Your goal =>
Copy every line of the records below word for word, without changing anything.

--- START ---

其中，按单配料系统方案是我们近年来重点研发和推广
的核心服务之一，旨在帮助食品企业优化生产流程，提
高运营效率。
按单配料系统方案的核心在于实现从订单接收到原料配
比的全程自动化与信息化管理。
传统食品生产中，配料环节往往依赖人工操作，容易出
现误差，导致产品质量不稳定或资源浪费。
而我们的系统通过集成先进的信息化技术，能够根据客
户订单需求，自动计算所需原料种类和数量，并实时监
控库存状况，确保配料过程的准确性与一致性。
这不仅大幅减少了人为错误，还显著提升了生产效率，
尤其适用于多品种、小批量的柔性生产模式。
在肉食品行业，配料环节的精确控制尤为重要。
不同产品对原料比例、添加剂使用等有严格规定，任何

--- END ---

Response below =>
其中，按单配料系统方案是我们近年来重点研发和推广
的核心服务之一，旨在帮助食品企业优化生产流程，提
高运营效率。
按单配料系统方案的核心在于实现从订单接收到原料配
比的全程自动化与信息化管理。
传统食品生产中，配料环节往往依赖人工操作，容易出
现误差，导致产品质量不稳定或资源浪费。
而我们的系统通过集成先进的信息化技术，能够根据客
户订单需求，自动计算所需原料种类和数量，并实时监
控库存状况，确保配料过程的准确性与一致性。
这不仅大幅减少了人为错误，还显著提升了生产效率，
尤其适用于多品种、小批量的柔性生产模式。
在肉食品行业，配料环节的精确控制尤为重要。
不同产品对原料比例、添加剂使用等有严格规定，任何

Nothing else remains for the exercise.